Hi,
Am 28.03.2013 21:04, schrieb Guillaume Bailleul:
On Tue, Mar 26, 2013 at 2:21 PM, Maruan Sahyoun <sahy...@fileaffairs.de> wrote:
Hi there,
here is a rough summary of some ideas I have for a potential pdfbox 2.0
release. Maybe we could capture these as part of a wiki or jira ticket so we
can add and agree on some of these if we want to. As soon as we have agreement
we could have individual tickets for them.
WDYT?
# rearchitect PDF parsing into lexing, incremental (non caching) parser and
caching parser
o the lexer would be the low level component delivering tokens to the parser. A
sample implementation exists as part of PDFBOX-1000. The benefit would be a
clean low level handling of tokens. Although I proposed the lexer I'm not
totally happy with the current implementation. That's something for another
mail/ticket ...
o the incremental (non caching) parser would allow for page by page processing
moving forward only to support text extraction, merging, splitting … - the
benefit would be a lower memory consumption as well as a potential faster
processing
o the caching parser would support applications such a PDFDebugger or PDFReader
# handling of pdf versions
the current implementation is a mix of PDF 1.4 and some adhoc additions without
a clear distinction what is and is not supported. We could ad some support for
explicitly handling versions in pdfbox e.g. my marking certain methods and
properties to the pdf version support level. This could in addition be a good
basis for PDF/A and other compliance checks.
# handle large pdf files
in addition to the pdf parsing pdfbox does not always handle large pdf files
well as some of the references are implemented as int instead of long
# split pdfbox into modules to support use cases such as text extraction and
merge with the minimum amount of classes needed. more app like tolls such as
the PDFDebugger or PDFReader could be additional modules.
With kind regards
Maruan Sahyoun
Hi Maruan,
I think some wiki pages should be good. This discussion already
started but as mails in the list or maybe jira tickets lost in the
flow.
There is an apache wiki [1], but I found nothing on PDFBox, a good way
occasion to start.
Once we migrated our site to the Apache CMS we'll have some sort of wiki, so
that we IMHO don't have to ask for other one.

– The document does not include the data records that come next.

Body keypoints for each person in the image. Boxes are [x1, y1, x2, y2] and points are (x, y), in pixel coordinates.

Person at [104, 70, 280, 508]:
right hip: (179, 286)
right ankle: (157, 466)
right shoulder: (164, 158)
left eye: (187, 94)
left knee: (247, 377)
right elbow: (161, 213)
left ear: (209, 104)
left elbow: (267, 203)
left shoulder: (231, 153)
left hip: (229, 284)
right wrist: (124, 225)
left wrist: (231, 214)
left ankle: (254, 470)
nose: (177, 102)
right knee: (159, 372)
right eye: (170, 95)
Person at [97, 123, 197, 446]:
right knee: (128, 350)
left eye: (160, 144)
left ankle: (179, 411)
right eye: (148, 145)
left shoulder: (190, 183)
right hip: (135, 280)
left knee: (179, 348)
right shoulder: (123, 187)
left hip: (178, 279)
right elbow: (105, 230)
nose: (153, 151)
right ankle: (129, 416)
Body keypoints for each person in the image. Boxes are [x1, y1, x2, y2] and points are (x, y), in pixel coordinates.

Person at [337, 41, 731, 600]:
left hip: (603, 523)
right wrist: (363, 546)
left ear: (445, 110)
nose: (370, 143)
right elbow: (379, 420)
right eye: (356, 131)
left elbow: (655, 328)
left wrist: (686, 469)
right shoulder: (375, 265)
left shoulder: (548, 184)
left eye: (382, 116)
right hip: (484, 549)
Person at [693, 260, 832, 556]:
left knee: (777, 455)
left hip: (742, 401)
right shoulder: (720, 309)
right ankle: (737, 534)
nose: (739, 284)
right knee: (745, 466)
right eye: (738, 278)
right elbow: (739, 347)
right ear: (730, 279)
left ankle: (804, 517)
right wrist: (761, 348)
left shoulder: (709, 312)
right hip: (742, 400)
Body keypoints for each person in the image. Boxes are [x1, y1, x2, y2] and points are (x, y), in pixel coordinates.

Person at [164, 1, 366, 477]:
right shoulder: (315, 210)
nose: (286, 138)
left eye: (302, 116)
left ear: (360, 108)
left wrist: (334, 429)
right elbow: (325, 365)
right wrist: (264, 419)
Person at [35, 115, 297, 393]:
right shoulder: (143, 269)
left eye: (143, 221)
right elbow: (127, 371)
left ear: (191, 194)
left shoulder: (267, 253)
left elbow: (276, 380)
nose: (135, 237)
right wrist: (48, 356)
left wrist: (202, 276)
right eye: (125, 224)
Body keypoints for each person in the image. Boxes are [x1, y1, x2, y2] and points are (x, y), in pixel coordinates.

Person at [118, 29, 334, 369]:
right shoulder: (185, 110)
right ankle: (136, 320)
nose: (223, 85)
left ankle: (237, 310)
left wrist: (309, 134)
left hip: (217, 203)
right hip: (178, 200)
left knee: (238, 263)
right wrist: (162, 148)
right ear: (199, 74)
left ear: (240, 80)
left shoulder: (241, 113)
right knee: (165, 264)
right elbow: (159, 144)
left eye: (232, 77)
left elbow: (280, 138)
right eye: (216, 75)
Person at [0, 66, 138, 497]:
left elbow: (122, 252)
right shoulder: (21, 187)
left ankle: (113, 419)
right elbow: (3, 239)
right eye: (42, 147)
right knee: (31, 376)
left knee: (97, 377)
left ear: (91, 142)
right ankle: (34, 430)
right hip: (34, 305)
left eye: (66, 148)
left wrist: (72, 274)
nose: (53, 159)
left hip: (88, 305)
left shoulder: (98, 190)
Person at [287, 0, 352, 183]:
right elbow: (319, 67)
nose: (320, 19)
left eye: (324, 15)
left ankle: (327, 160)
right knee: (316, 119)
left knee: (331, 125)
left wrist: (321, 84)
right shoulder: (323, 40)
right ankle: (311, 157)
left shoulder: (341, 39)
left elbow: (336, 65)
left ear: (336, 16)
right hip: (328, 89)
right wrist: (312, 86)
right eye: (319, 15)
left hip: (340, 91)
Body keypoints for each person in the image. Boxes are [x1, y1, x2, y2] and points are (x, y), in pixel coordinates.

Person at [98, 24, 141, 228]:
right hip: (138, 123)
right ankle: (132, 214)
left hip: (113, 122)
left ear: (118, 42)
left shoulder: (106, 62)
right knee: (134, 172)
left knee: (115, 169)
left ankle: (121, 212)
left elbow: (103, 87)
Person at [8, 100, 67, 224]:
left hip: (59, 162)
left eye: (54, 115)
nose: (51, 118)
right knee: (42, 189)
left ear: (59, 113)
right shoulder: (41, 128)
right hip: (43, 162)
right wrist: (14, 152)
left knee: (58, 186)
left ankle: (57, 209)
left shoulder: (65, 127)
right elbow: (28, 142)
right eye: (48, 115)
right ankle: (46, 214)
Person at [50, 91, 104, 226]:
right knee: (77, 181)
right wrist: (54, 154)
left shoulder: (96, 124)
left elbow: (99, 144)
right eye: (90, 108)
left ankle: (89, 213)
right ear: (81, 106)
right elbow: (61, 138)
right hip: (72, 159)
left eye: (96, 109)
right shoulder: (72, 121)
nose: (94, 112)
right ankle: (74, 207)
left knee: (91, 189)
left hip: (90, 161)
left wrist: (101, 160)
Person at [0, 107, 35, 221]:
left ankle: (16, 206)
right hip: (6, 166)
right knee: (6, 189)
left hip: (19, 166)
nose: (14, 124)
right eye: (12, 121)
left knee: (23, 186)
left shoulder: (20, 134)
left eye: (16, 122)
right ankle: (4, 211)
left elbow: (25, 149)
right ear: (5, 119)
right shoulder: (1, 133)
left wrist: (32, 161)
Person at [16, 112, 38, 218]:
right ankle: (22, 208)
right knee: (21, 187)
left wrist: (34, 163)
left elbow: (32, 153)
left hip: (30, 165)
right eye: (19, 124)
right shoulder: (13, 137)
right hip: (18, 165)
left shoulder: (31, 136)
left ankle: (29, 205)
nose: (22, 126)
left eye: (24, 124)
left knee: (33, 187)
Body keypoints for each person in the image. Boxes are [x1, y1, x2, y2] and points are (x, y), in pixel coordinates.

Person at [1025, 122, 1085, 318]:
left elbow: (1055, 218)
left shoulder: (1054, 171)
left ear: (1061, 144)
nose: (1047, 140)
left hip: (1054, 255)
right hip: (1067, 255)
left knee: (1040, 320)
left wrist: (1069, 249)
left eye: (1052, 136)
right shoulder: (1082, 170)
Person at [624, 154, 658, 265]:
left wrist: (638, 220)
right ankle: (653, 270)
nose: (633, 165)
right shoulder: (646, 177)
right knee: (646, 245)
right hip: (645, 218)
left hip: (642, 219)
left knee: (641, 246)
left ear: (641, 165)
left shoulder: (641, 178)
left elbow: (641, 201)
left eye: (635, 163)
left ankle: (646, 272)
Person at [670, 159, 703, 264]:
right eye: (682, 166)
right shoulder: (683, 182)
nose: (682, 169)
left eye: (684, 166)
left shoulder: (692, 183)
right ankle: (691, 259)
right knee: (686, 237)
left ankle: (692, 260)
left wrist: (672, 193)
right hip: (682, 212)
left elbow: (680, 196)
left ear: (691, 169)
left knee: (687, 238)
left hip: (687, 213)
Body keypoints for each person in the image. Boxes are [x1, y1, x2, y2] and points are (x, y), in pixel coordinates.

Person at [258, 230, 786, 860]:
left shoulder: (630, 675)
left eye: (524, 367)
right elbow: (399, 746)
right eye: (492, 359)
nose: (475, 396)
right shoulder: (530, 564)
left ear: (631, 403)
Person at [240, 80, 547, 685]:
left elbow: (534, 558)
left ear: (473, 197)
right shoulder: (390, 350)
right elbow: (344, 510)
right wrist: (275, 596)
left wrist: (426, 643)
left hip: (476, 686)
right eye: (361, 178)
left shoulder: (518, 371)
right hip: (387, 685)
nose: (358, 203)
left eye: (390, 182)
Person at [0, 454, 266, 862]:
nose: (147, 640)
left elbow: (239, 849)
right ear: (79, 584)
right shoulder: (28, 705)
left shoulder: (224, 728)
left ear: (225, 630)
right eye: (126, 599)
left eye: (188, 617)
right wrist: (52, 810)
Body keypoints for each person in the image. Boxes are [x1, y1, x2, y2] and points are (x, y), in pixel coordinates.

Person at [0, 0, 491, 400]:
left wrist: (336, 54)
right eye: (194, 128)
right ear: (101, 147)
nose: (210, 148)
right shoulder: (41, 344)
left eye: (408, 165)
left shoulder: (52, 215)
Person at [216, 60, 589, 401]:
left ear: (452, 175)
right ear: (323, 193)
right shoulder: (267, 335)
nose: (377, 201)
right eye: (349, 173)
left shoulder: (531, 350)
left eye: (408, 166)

I do not have many more ideas. According to me, having different
modules for PDF parsers, PDF makers and PDF viewers is an important
one.
This is one of my favourites, too. Let's see what'll come up. At least we don't
only need people who are interested in some features but also in implementing
it ;-)
[1] http://wiki.apache.org/general/
Guillaume Bailleul
BR
Andreas Lehmkühler